News just in for women's bodies, and the men who love them: apparently the curvy silhouette is back in style. Forget twiglets and drainpipe jeans that bag around the thigh - from here on out it's going to be all about plump tits, swollen hips and a rump you can park your bike on. Right? Right? Er... right?
Well perhaps we should step back a little and consider our source material for this semi-outrageous claim. The Times this week became the first (but sadly not the last) of the UK broadsheets to make the 'curvy is back' call... for this month at least. And while all this is very good in theory, particularly for those of us who are not only blessed with an excessive amount of soft corners but have just polished of an embarrassing quantity of Cadbury Creme Eggs, I think some scepticism is in order.
Mostly because the "evidence" The Times uses to justify this (alleged) return of the rounded arse is Kate Moss. In particular, the photo of Kate Moss shown above.
"Women rejoice [the Times says], Kate Moss has gone curvy."
To which I say: you have got to be freaking kidding me. I mean, I like Kate Moss, I envy Kate Moss, I even sort of fancy Kate Moss.

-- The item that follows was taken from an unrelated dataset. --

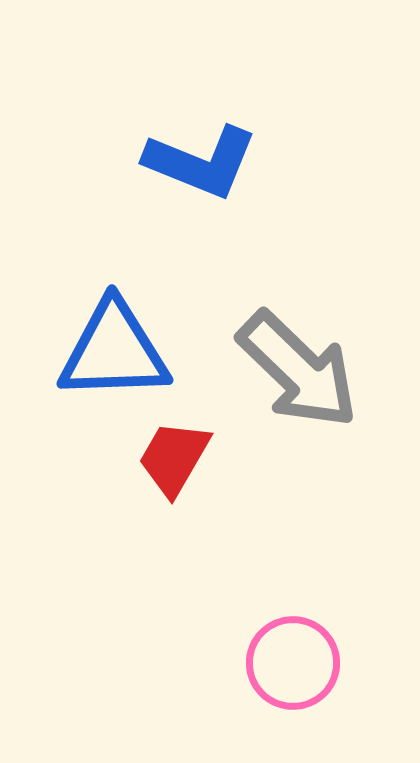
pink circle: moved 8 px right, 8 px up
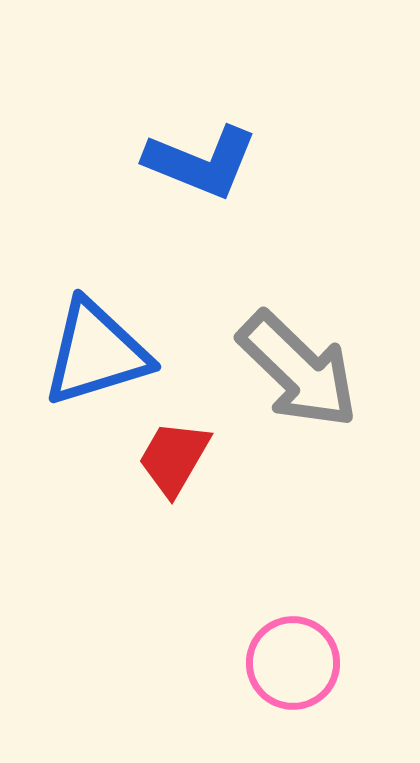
blue triangle: moved 18 px left, 2 px down; rotated 15 degrees counterclockwise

But when I look at Kate Moss, the word that springs to mind is most certainly not "curvy". And when I look at the photo above I still do not think of the word "curvy". I might think "there is a skinny girl who looks like she's just had a big meal". But even that's pushing it a bit.
I do realise that "skinny still in" does not exactly a story make but Come On. Can we not try a little harder? I can stare at Scarlett Johansen's tits and believe for a moment that T&A is back in vogue, and I could, frankly, look at pictures of that saucy redhead from Mad Men for DAYS and believe anything she wanted me to, but Kate Moss? I could still build an entire outfit for her twiglet frame from the wrappings of the easter eggs I have just consumed. And while I have eaten quite a few easter eggs I have not, I assure you, eaten THAT many.